De quels instruments devrait se doter l’Europe ?

Lamia K.B.: Nous avons besoin de sécurité juridique au niveau européen comme cela existe dans l’aérien. Il faut surtout que nous ayons un débat sur le domaine portuaire et sa dimension stratégique. Le manque de vision a aussi concerné la politique maritime, portuaire et industrielle menée ces dernières décennies. L’ensemble des navires, qui étaient construits en Europe, le sont désormais en Chine car on a arrêté de subventionner les chantiers navals européens. Résultat, c’est la double peine. On a favorisé quelque part une fuite du savoir-faire et de la création de valeurs. En revanche, quand ces navires construits ailleurs reviennent, ils escalent en Europe et nécessitent une infrastructure qui doit être financée par des budgets nationaux ou européens.

À qui avez-vous adressé votre manifeste?

Lamia K.B.: Il a été transmis aux députés concernés. Nous allons désormais les sensibiliser et les inviter à sonder les commissaires en charge des porte­feuilles du transport, du commerce, de la concurrence et de la croissance sur toutes ces questions qui transcendent le seul débat portuaire et interrogent le projet économique et politique européen.
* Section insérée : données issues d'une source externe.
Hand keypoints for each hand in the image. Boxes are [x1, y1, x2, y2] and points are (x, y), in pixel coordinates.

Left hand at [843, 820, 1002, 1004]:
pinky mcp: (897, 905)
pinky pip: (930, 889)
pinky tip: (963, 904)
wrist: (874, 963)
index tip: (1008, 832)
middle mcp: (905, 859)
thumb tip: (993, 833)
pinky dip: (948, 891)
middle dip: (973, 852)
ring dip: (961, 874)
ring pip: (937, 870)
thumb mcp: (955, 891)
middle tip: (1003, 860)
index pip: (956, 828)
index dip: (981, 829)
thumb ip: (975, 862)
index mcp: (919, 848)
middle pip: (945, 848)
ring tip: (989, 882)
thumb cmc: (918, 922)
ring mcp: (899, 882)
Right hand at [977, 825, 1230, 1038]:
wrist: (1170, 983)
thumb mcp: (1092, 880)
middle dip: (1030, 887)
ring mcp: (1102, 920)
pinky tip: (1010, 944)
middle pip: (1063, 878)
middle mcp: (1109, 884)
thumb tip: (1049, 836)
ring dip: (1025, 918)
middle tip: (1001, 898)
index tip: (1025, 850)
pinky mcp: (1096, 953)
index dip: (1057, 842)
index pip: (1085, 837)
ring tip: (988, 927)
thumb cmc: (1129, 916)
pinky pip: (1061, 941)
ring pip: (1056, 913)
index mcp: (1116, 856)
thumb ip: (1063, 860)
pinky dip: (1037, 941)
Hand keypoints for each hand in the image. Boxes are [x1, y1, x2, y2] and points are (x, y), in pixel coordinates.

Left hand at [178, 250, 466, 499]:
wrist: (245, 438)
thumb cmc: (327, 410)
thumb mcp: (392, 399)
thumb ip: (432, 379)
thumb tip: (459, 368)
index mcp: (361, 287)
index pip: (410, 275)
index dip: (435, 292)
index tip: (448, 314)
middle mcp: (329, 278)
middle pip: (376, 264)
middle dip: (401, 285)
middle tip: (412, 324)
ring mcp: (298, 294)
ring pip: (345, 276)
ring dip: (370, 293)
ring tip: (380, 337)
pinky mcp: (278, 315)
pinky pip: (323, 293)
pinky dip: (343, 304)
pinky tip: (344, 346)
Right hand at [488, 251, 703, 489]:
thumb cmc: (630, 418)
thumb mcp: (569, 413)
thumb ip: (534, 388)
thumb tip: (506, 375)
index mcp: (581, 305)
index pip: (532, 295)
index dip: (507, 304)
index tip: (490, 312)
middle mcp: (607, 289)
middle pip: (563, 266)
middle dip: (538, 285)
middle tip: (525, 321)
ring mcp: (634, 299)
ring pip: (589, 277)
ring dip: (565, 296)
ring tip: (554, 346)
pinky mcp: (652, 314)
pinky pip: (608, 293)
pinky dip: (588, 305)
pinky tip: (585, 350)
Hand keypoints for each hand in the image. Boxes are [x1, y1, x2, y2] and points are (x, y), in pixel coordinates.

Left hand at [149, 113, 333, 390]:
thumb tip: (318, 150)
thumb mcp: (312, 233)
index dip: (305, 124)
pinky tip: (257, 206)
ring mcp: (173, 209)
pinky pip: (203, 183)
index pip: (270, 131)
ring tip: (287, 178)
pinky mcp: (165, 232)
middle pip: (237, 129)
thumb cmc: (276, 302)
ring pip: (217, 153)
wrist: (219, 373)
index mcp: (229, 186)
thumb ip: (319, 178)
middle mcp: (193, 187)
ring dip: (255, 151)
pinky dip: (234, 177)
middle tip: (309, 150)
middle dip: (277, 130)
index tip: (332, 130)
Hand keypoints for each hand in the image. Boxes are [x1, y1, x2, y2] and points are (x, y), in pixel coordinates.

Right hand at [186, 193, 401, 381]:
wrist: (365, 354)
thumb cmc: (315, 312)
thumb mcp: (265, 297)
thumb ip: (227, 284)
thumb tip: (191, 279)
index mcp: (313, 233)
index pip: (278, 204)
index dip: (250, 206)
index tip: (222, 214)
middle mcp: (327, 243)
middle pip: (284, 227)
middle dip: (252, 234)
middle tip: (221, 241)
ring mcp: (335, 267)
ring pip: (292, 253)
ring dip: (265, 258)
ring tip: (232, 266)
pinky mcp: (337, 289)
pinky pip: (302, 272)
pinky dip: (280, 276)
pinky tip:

Le secteur portuaire, les armateurs et les chantiers navals européens représentent tous des enjeux de souveraineté. Ils nécessitent des décisions politiques, fortes et courageuses, à l’image de celles qui ont permis la création d’Airbus. Il faut de la cohérence et de l’ambition dans la feuille de route européenne.

Quel est désormais le calendrier ?

Lamia K.B.: Il faut qu’un certain nombre de décisions symboliques soient annoncées dès 2020. Parmi celles-ci, l’évolution urgente des règles concurrentielles en Europe. Le cas Alstom-Siemens* interroge au-delà du secteur ferroviaire. Garder des navires sous pavillon européen est important comme il est indispensable de reconnaître le caractère stratégique des ports européens. Nous attendons beaucoup sur ces questions des prochains commissaires.

Quels sont les indicateurs qui vont donneront l’assurance que le « casting » est le bon ?

Lamia K.B.: Le choix des commissaires en est un (la Commission compte 28 commissaires, y compris le président et les vice-présidents. Le collège des commissaires ne sera validé que fin octobre, NDLR). Les compétences et attributions ainsi que la nominations des vice-présidents en est un autre. Tous ces éléments envoient des messages clairs.

Propos recueillis par Adeline Descamps

* La Commission européenne, qui dispose depuis 1989 d’un droit de veto sur les grands projets de fusion, a approuvé un peu plus de 6 000 fusions en 30 ans et bloqué une trentaine. Depuis le début de son mandat, fin 2014, Margrethe Vestager a interdit trois rapprochements.